韓国のハンファ・エアロスペースは、自社の軍事用UGV(Unmanned Ground Vehicle)であるArion-SMETが、12月上旬に米国防総省によるテストを受ける予定であることを発表しました。このテストは、比較評価プログラムに選ばれた技術力を証明するものであり、韓国のハンファ・エアロスペースは軍事用UGV市場の攻略を目指して注目を集めています。

UGVやUSVのグローバル市場を巡る戦いが始まっている

ハンファ・エアロスペースは、昨年10月に同社が開発した軍事用UGVが国防総省の比較評価プログラム(FCT)に選ばれたことを明らかにしていました。
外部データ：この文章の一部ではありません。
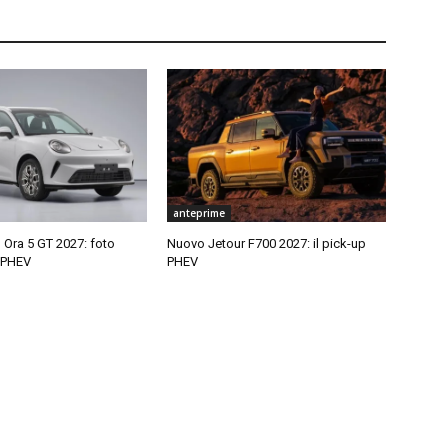
anteprime
ra 5 GT 2027: foto
Nuovo Jetour F700 2027: il pick-up
a PHEV
PHEV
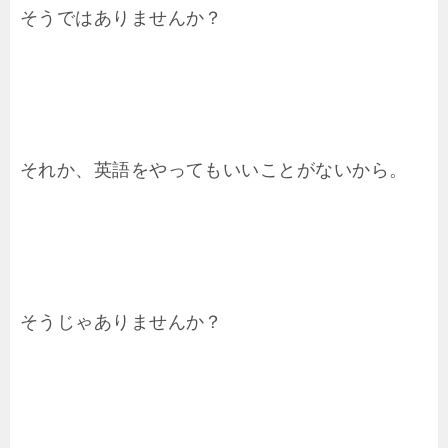
そうではありませんか？
それか、英語をやってもいいことがないから。
そうじゃありませんか？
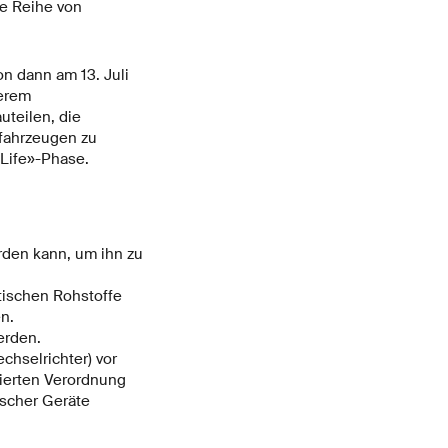
e Reihe von
n dann am 13. Juli
derem
uteilen, die
ufahrzeugen zu
-Life»-Phase.
rden kann, um ihn zu
tischen Rohstoffe
n.
erden.
hselrichter) vor
ierten Verordnung
ischer Geräte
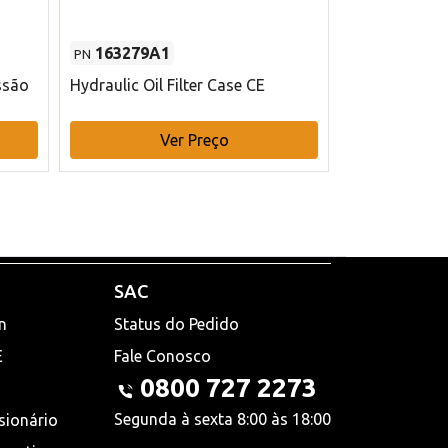
163279A1
48145970
PN
PN
ssão
Hydraulic Oil Filter Case CE
Filtro de com
x 75 mm L Ca
Ver Preço
V
SAC
n
Status do Pedido
E
Fale Conosco
0800 727 2273
Segunda à sexta 8:00 às 18:00
sionário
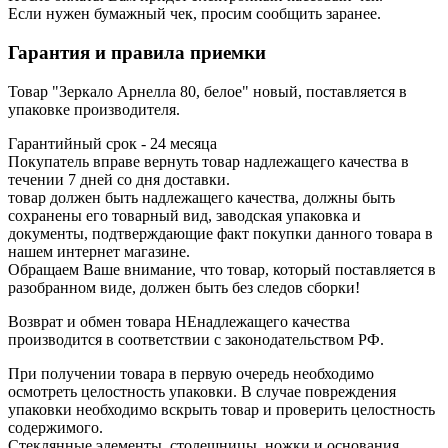
Если нужен бумажный чек, просим сообщить заранее.
Гарантия и правила приемки
Товар "Зеркало Арнелла 80, белое" новый, поставляется в
упаковке производителя.
Гарантийный срок - 24 месяца
Покупатель вправе вернуть товар надлежащего качества в
течении 7 дней со дня доставки.
товар должен быть надлежащего качества, должны быть
сохранены его товарный вид, заводская упаковка и
документы, подтверждающие факт покупки данного товара в
нашем интернет магазине.
Обращаем Ваше внимание, что товар, который поставляется в
разобранном виде, должен быть без следов сборки!
Возврат и обмен товара НЕнадлежащего качества
производится в соответствии с законодательством РФ.
При получении товара в первую очередь необходимо
осмотреть целостность упаковки. В случае повреждения
упаковки необходимо вскрыть товар и проверить целостность
содержимого.
Стеклянные элементы, столешницы, ножки и основания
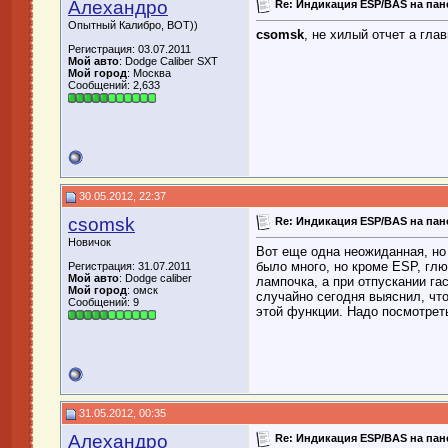
Алехандро
Re: Индикация ESP/BAS на пан
Опытный Калибро, ВОТ))
csomsk
, не хилый отчет а гла
Регистрация: 03.07.2011
Мой авто
: Dodge Caliber SXT
Мой город
: Москва
Сообщений: 2,633
30.05.2012, 22:37
csomsk
Re: Индикация ESP/BAS на пан
Новичок
Вот еще одна неожиданная, но 
было много, но кроме ESP, глю
Регистрация: 31.07.2011
Мой авто
: Dodge caliber
лампочка, а при отпускании гас
Мой город
: омск
случайно сегодня выяснил, что
Сообщений: 9
этой функции. Надо посмотреть
31.05.2012, 00:35
Алехандро
Re: Индикация ESP/BAS на пан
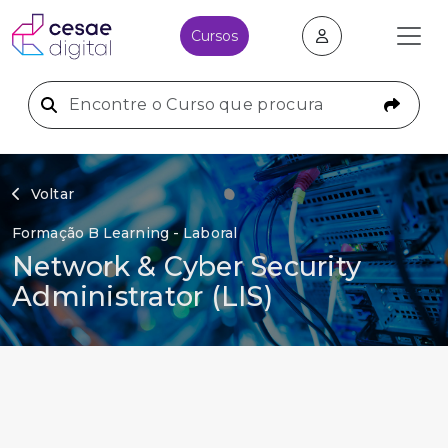
Cursos
Voltar
Formação B Learning - Laboral
Network & Cyber Security
Administrator (LIS)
そして、14日に発表したプレスリリースの中で、同社の多目的無人地上車輌であるArion-SMETがハワイの海兵隊演習場で性能試験を受けることを明言しました。ハンファ・エアロスペースは、国防総省に認められた技術力を基に軍事用UGV市場の攻略に乗り出す意欲を示しています。

この試験は、技術成熟度レベル(TRL)の高い同盟国の装備や技術を評価し調達することで、類似した研究や開発への投資、装備の調達コストやライフサイクルコスト、調達プログラムのリスクを削減し、軍の要求要件を迅速かつ経済的に満たすことを目的としています。米軍はこれまでFCTを通じて、50億ドル以上の装備や技術を海外から調達してきた実績があります。そのため、Arion-SMETのテストにおいて実力が評価されれば、米軍の製品や技術の採用、または米企業との共同開発やサプライヤーとしての参入など、さまざまな形での採用が期待されます。

ハンファ・エアロスペースの提供するArion-SMETは、最高速度43km/h、最大走行距離100km、最大積載量550kgという基本的な性能を持っており、人間による遠隔制御モードや自律的な運行モードに対応しています。さらに、目標を自動的に追尾して交戦することも可能であり、既に在韓米軍を対象にした実演も行われています。今回の性能試験は、ハワイで行われる予定であり、ハンファ・エアロスペースは満を持してこの試験に臨むことになります。

UGV開発の先行企業として注目される企業

UGVの開発に先行する企業の一つには、エストニアの「Milrem Robotics」があります。同社のTHeMISは、エストニア、米国、英国、フランス、ドイツ、スペイン、オランダ、ノルウェーなど、8つのNATO加盟国やウクライナ、オーストラリア、インド、タイなどで採用されています。エストニア陸軍は、2019年頃から兵士、UAV、UGVによる協調作戦の概念を取り入れ、UGVはすでに「テスト」ではなく「実際の戦術に組み込まれたピース」として認識されています。

また、Milrem Roboticsはアラブ首長国連邦の防衛産業企業「EDGE」に買収されたため、その製品であるTHeMISやType-Xは、EDGEブランドとしても展開される予定です。EDGE製のUAVとMilrem Robotics製のUGVのチーミングによって、強力な相乗効果が生まれることが期待されています。

以上のように、UGVやUSVのグローバル市場を巡る戦いは既に始まっています。韓国だけでなく、UAV市場で独占的な立場を確保しているトルコや、Milrem Roboticsを買収することでUGV部門を強化したアラブ首長国連邦も、シェアの獲得を目指して競争しています。この動きは、国防産業の進化を反映しており、今後の展開に大いに注目が集まるでしょう。